With the explosion of Internet of Things (IoT) sensors, the amount of data available to governments, both local and national, will increase exponentially. While this creates the opportunity for data-driven solutions to a range of urban and infrastructure planning challenges, it also raises privacy questions. The Open Data Institute is piloting two ‘data trust’ projects as a potential way to increase access to data while safeguarding the privacy of the individuals who create it.
The case for open commercial data
The advantages to the public sector of opening up data are clear: the value created by commercial or civil society organisations using and augmenting the datasets is returned to government in the form of higher economic growth, higher tax revenues and lowered administrative burdens. Could the commercial sector also benefit from this virtuous circle which leads from data to insight to value and back to data? Some innovative organisations are already applying open data licenses to selected datasets to reap the benefits of engaging the hive mind.

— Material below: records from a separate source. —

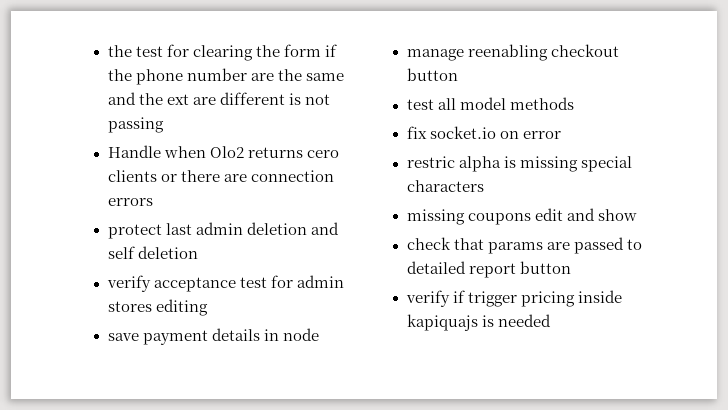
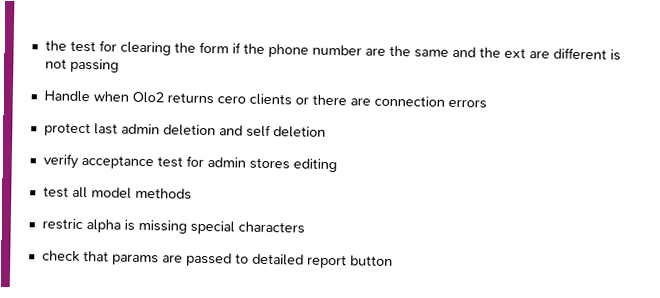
[107,328,319,345] [406,44,619,61] [406,68,458,81] // save payment details in node // manage reenabling checkout button -> (337, 165) none
[406,126,561,139] // fix socket.io on error -> (192, 193) none
[406,208,637,225] // missing coupons edit and show -> (305, 227) none
[405,290,622,307] [406,314,551,331] // verify if trigger pricing inside kapiquajs is needed -> (393, 261) none

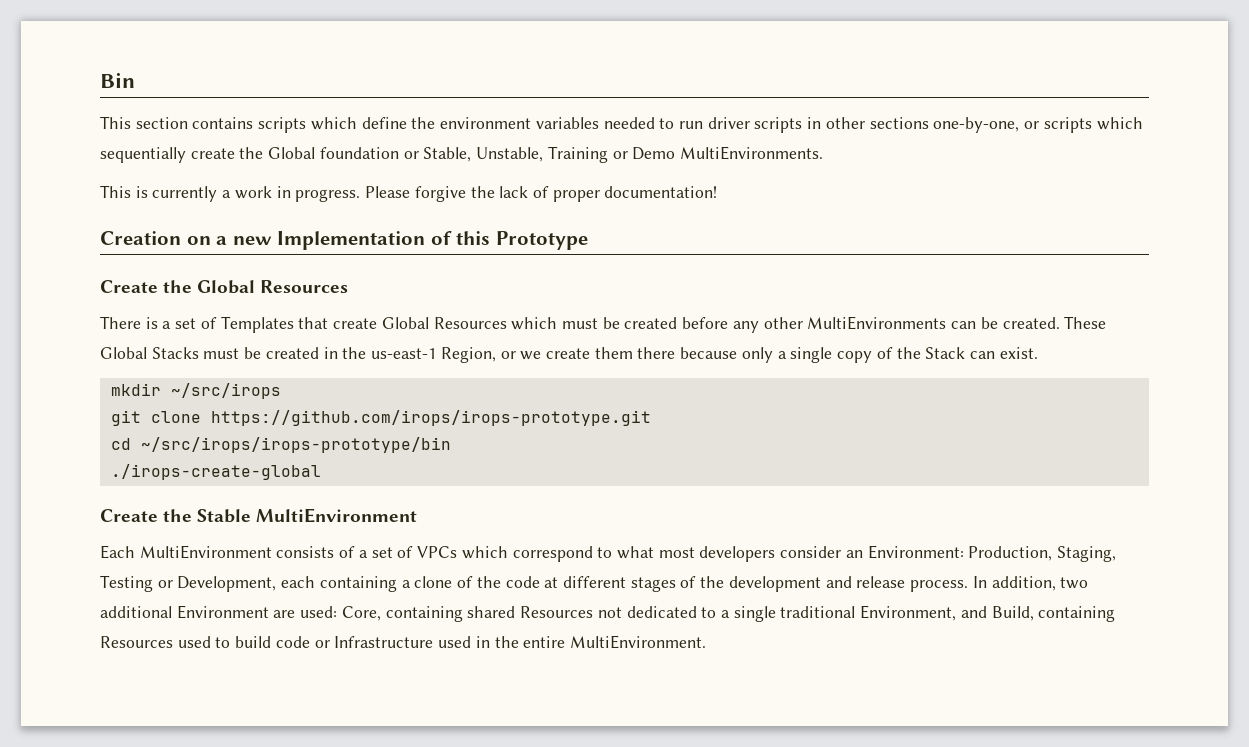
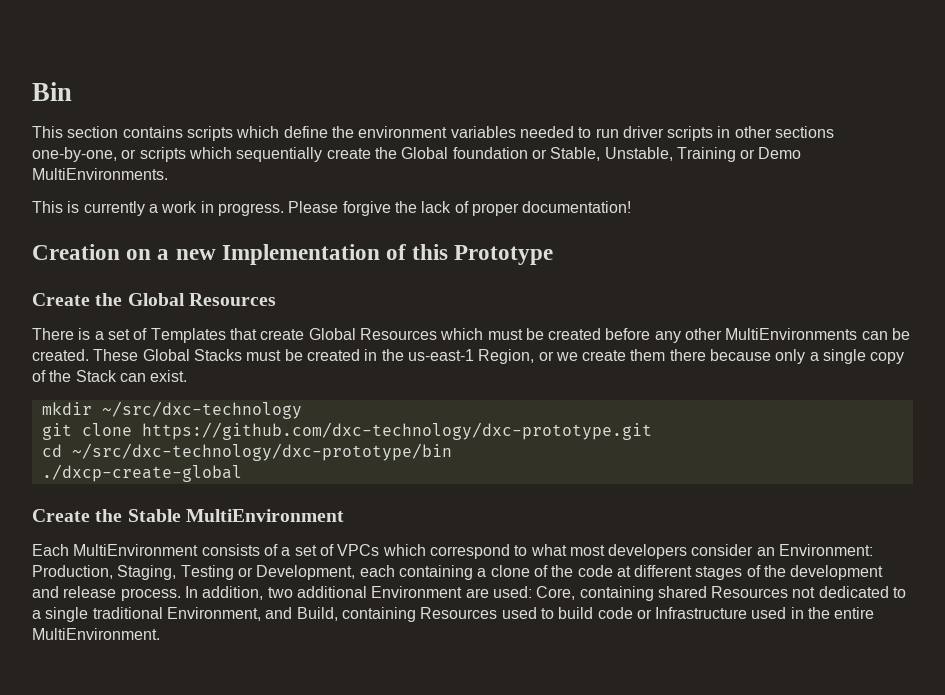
[170,383,281,399] ~/src/irops -> [101,401,302,419] ~/src/dxc-technology
[210,410,651,426] https://github.com/irops/irops-prototype.git -> [141,422,652,440] https://github.com/dxc-technology/dxc-prototype.git
[140,437,451,453] [110,464,321,480] ~/src/irops/irops-prototype/bin // ./irops-create-global -> [71,443,452,461] [41,464,242,482] ~/src/dxc-technology/dxc-prototype/bin // ./dxcp-create-global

If you’re wondering how much value an eye for openness can really generate, consider the story of Amazon
Nike created the Materials Sustainability Index (MSI), a database which allows them to compare the sustainability of production materials from a huge range of suppliers, along with a publicly accessible API. It’s since been picked up by the Sustainable Apparel Coalition and generates value for the entire industry, helping Nike keep up with increasing demand for environmentally sound products.

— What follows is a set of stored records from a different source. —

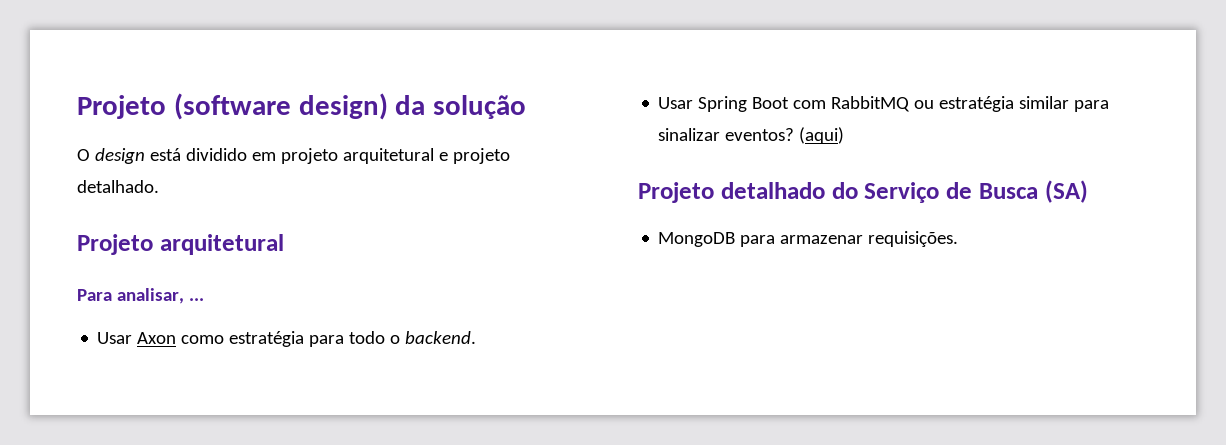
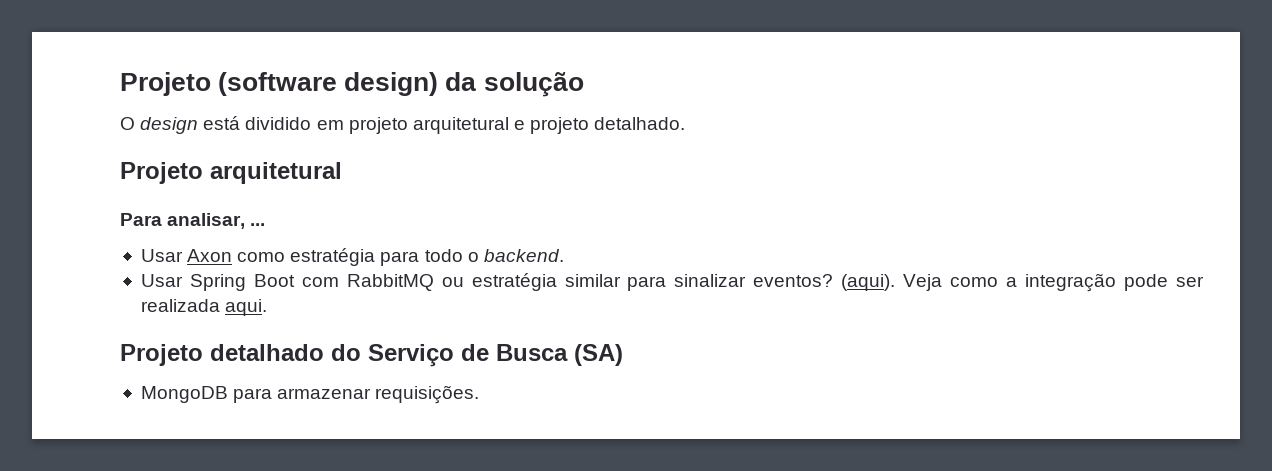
[799,127,845,144] (aqui) -> [841,273,1205,292] [140,299,268,316] (aqui). Veja como a integração pode ser realizada aqui.

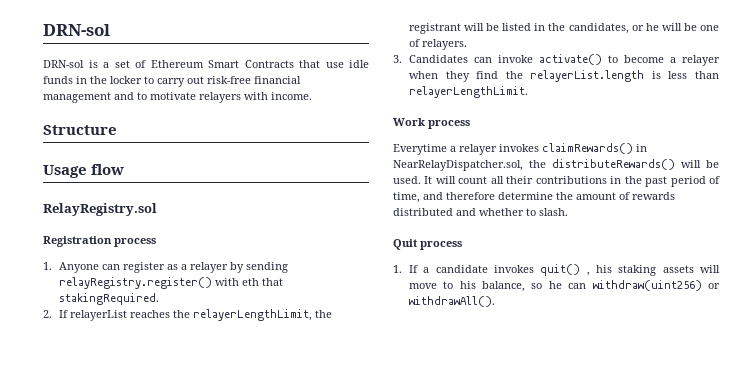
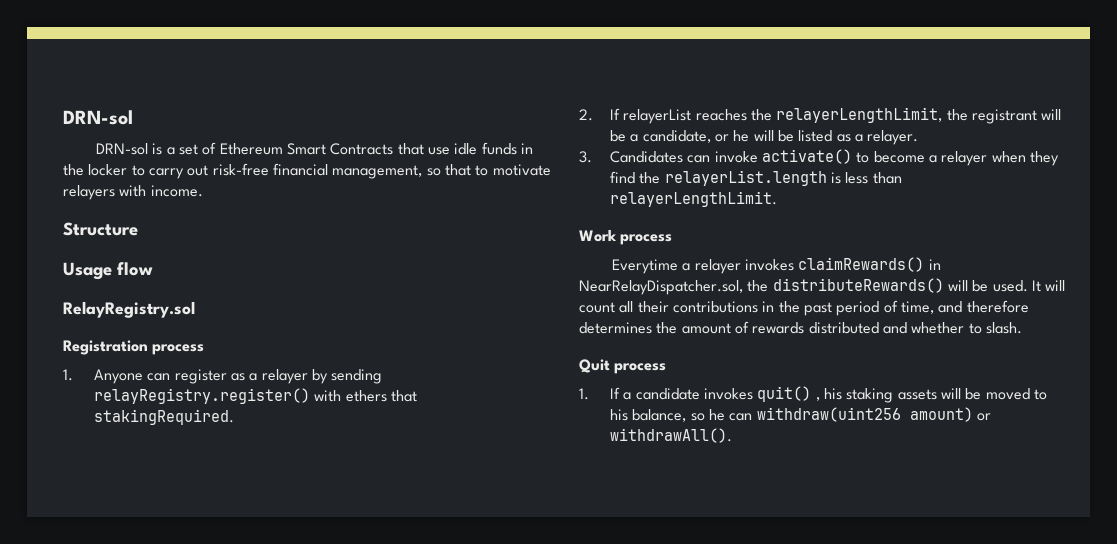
[43,92,134,103] management and -> [332,164,471,179] management, so that
[241,278,259,286] eth -> [345,390,387,402] ethers
[502,23,719,34] [408,39,467,50] listed in the candidates, or he will be one of relayers. -> [630,130,919,145] a candidate, or he will be listed as a relayer.
[498,192,553,200] determine -> [579,322,652,334] determines
[408,283,437,289] move -> [965,388,1030,400] be moved
[592,280,702,291] withdraw(uint256) -> [756,407,973,422] withdraw(uint256 amount)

Since 2009, The Guardian has published raw data, including all Guardian content, via a public API. This allows app developers to serve content in return for carrying the newspaper’s advertising, which provides an additional source of revenue.
Media and information company Thomson Reuters’ solution to an internal problem – connecting datasets from around the organisation – has now been published under an open licence. This allows customers to benefit from a permanent, machine-readable identifier that provides a unique reference for a wide variety of entity types including organizations, instruments, funds, issuers and people. It also helps embed them in the Thomson Reuters ecosystem of products.

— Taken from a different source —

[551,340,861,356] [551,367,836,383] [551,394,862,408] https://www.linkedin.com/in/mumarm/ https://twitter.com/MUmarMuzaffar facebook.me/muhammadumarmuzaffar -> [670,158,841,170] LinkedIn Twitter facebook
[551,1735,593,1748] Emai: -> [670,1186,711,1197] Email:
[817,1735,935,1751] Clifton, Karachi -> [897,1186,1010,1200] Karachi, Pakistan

If you’re wondering how much value an eye for openness can really generate, consider the story of Amazon. The astronomical growth of the company from minor bookseller to world-leading cloud computing company was fueled in no small part by a mandate issued to staff by Jeff Bezos around 2002. According to a former Amazon engineer, it went something like this:
- All teams will henceforth expose their data and functionality through service interfaces
- Teams must communicate with each other through these interfaces
- There will be no other form of inter-process communication allowed: no direct linking, no direct reads of another team’s data store, no shared-memory model, no back-doors whatsoever. The only communication allowed is via service interface calls over the network
- It doesn’t matter what technology they use
- All service interfaces, without exception, must be designed from the ground up to be externalizable. That is to say, the team must plan and design to be able to expose the interface to developers in the outside world. No exceptions.
And ended with this line:
“Anyone who doesn’t do this will be fired. Thank you; have a nice day!”
While most businesses were still transferring data between teams using spreadsheets and email, Bezos was building a decoupled and dynamic network of services, gaining the skills and knowledge required to build the Amazon Web Services platform. That business brought in $6.11 billion in revenue for Amazon in Q2 2018.
Look at the data your teams are generating and using. The chances are that there’s additional value lying hidden in that data, just waiting to be unlocked.